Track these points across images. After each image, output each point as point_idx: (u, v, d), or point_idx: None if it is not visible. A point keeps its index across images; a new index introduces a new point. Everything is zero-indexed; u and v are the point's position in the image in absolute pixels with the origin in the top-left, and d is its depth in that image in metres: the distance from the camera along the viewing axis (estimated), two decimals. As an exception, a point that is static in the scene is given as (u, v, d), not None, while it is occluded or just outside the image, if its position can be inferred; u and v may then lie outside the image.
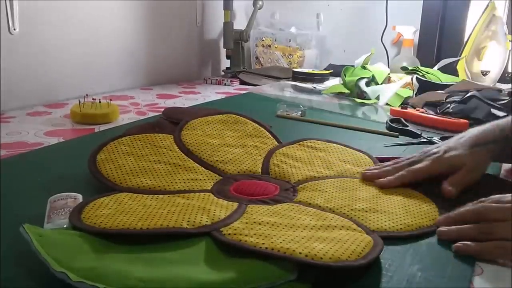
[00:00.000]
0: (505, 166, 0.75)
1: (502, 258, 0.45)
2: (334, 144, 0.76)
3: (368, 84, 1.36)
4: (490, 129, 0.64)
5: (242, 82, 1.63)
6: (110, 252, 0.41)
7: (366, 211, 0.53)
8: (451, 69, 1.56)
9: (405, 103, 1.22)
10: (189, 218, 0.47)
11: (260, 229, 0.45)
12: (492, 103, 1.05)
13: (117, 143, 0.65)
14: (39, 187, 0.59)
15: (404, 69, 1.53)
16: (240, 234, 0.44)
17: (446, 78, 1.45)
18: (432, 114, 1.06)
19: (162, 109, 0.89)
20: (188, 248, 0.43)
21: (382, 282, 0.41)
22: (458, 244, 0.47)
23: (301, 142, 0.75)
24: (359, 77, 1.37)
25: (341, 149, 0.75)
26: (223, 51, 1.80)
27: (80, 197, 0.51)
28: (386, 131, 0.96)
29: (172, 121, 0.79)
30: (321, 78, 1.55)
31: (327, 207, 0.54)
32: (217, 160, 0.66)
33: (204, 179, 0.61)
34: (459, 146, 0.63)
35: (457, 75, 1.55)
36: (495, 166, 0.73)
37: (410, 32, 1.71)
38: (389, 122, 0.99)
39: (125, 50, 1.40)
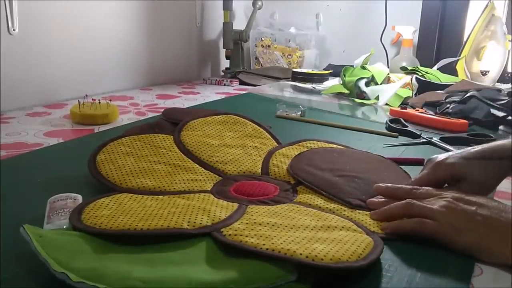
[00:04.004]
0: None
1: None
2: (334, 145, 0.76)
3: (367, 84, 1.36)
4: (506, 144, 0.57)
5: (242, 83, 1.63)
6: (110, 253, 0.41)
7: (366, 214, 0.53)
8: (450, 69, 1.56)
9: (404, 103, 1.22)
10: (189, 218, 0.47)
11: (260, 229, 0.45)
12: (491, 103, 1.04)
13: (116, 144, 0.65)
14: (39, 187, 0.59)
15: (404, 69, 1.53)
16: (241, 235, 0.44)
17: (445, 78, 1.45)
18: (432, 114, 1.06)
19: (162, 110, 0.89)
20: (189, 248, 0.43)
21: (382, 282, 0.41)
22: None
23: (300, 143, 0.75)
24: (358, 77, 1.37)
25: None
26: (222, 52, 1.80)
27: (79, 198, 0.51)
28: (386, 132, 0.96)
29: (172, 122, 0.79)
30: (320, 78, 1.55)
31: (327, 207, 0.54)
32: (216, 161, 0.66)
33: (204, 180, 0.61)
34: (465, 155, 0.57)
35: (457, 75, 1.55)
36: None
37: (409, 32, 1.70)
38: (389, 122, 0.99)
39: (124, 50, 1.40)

####

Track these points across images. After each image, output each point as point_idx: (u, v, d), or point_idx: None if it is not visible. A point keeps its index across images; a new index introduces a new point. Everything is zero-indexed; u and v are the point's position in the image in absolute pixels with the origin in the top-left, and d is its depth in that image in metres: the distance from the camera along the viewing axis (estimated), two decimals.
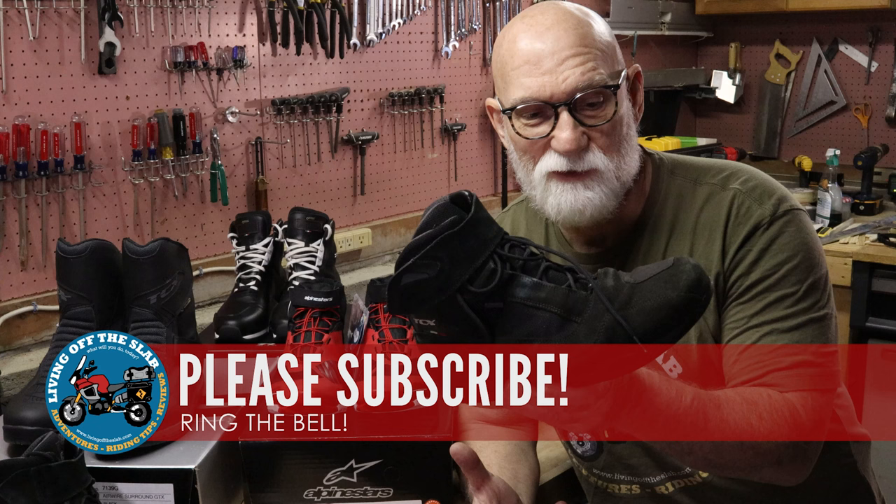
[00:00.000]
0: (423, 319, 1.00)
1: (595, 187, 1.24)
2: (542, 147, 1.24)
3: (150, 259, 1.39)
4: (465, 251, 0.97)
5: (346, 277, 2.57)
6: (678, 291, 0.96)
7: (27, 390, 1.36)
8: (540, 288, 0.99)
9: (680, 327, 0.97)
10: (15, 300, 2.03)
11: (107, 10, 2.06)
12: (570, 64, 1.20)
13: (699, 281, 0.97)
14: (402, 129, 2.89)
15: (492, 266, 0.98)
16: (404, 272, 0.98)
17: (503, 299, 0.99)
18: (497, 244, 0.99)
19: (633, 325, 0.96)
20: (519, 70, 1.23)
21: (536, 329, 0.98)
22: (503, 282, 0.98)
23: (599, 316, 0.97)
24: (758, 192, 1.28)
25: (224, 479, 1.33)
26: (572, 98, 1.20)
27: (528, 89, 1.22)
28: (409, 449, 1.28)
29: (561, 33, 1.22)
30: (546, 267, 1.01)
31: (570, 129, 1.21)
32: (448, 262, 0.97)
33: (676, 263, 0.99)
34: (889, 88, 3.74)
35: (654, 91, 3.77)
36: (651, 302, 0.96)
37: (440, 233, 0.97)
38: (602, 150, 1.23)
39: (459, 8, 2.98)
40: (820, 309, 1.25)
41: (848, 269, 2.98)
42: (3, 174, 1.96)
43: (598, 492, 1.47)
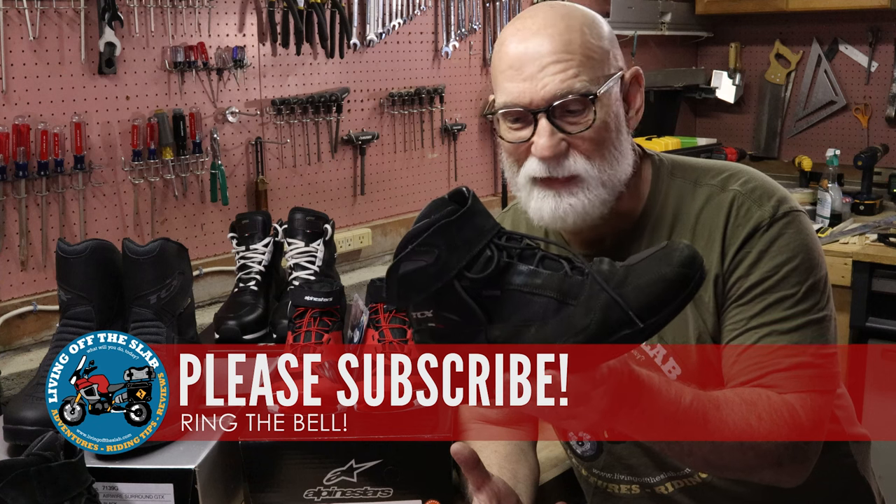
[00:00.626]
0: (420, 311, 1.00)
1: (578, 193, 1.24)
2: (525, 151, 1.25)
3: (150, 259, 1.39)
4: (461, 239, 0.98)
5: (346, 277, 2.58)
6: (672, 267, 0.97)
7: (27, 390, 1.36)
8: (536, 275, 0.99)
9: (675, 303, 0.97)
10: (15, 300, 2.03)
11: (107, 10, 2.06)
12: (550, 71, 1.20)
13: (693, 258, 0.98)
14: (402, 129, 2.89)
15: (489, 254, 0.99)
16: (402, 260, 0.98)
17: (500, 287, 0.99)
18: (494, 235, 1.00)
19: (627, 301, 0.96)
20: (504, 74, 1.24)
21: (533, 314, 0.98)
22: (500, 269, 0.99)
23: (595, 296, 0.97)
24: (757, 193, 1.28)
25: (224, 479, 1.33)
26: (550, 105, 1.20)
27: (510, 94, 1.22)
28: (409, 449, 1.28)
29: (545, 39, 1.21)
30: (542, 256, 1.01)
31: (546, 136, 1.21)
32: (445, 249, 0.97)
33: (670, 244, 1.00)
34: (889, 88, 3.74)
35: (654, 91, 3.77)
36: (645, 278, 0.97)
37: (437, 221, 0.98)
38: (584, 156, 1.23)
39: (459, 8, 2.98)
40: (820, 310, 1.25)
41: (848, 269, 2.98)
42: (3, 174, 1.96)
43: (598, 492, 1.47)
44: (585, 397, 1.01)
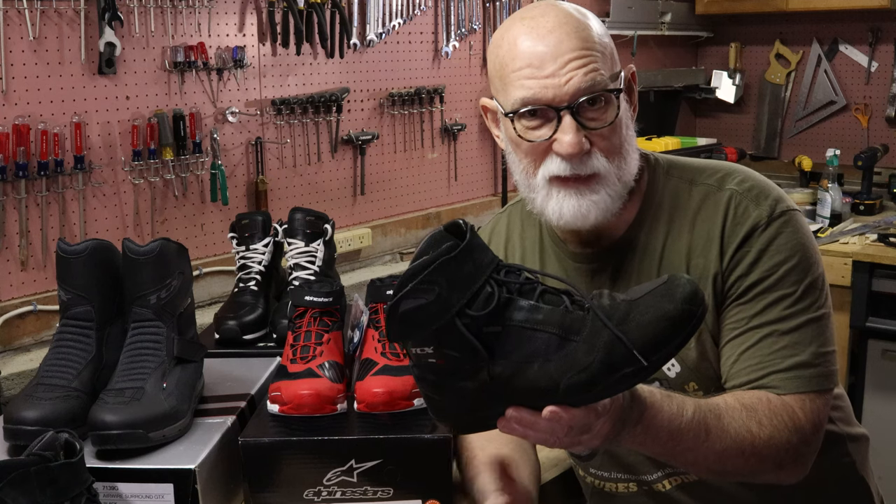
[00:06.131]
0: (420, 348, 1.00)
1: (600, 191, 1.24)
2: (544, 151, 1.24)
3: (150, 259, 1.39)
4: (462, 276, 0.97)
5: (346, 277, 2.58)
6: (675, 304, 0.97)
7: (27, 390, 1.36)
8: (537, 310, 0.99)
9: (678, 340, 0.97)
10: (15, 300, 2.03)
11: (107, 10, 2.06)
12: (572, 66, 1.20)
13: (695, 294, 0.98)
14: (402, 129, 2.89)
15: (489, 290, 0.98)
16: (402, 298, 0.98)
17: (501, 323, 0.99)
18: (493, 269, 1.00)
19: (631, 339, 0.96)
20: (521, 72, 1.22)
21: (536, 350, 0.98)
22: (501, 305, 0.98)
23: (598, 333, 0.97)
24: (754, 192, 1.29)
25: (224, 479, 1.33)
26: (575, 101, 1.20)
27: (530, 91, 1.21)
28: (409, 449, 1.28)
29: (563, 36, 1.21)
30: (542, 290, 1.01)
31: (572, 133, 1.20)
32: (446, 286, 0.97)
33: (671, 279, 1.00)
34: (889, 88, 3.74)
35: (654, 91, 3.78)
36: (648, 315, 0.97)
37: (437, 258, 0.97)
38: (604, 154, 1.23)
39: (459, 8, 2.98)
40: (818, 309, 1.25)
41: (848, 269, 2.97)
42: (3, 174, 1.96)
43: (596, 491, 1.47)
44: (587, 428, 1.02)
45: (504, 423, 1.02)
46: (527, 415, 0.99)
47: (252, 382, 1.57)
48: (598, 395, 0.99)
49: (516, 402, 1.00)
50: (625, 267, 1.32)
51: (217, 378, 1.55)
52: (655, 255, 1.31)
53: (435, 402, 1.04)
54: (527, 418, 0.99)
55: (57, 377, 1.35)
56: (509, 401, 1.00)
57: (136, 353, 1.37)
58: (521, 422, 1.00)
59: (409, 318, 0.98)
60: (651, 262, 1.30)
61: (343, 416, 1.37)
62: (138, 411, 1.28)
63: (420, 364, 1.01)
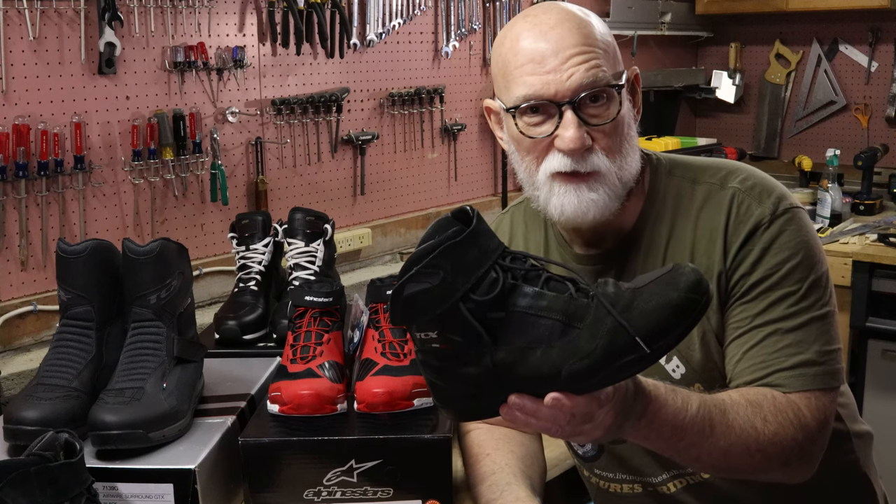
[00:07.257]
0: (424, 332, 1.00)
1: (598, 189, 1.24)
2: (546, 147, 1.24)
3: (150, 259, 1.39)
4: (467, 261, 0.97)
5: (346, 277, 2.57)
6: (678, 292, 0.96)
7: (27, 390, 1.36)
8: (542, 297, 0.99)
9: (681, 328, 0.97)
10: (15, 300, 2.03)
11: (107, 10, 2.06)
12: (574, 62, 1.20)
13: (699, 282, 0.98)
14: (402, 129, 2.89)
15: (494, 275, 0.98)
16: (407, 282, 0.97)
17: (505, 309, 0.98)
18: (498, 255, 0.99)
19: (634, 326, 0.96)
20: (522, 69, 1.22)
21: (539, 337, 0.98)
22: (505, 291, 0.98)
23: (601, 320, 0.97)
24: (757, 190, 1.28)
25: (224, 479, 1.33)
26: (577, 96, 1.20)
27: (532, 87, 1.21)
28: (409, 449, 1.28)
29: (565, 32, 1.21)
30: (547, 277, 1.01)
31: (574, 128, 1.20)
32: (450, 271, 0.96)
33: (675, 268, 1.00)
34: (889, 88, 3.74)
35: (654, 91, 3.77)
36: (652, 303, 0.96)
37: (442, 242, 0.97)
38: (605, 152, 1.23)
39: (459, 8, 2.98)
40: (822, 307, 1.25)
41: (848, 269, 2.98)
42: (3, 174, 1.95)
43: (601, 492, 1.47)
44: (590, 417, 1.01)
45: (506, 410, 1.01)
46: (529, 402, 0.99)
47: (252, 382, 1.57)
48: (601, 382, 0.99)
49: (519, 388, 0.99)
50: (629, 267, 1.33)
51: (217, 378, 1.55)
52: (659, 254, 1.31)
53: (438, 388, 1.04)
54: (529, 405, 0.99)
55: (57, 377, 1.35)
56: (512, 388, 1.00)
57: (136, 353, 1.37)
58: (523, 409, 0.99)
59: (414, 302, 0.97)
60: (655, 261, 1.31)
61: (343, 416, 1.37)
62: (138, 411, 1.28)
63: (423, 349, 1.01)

####

### Task objective:
In the records above, find the lines containing "keeps" and copy them.

### Reply:
Track these points across images. After each image, output each point as point_idx: (u, v, d), or point_idx: None if it is not visible. A point keeps its index across images; a new index introduces a new point. Everything is zero-indexed; u and v are the point's position in the image in absolute pixels with the origin in the top-left, and d is its depth in that image in metres: the distance from the camera along the viewing axis (estimated), two decimals. As an exception, a point that is static in the scene is given as (u, v, d), not None, while it is occluded or just outside the image, if its position can be inferred; u and v may then lie outside the image.
Track these points across images. After each image, output each point as point_idx: (u, v, d), or point_idx: None if it is not visible. A point keeps its index across images; a new index introduces a new point. Everything is zero-indexed; u and v are the point's position in the image in absolute pixels with the origin in the top-left, and d is its depth in that image in metres: the distance from the camera along the viewing axis (estimated), two decimals.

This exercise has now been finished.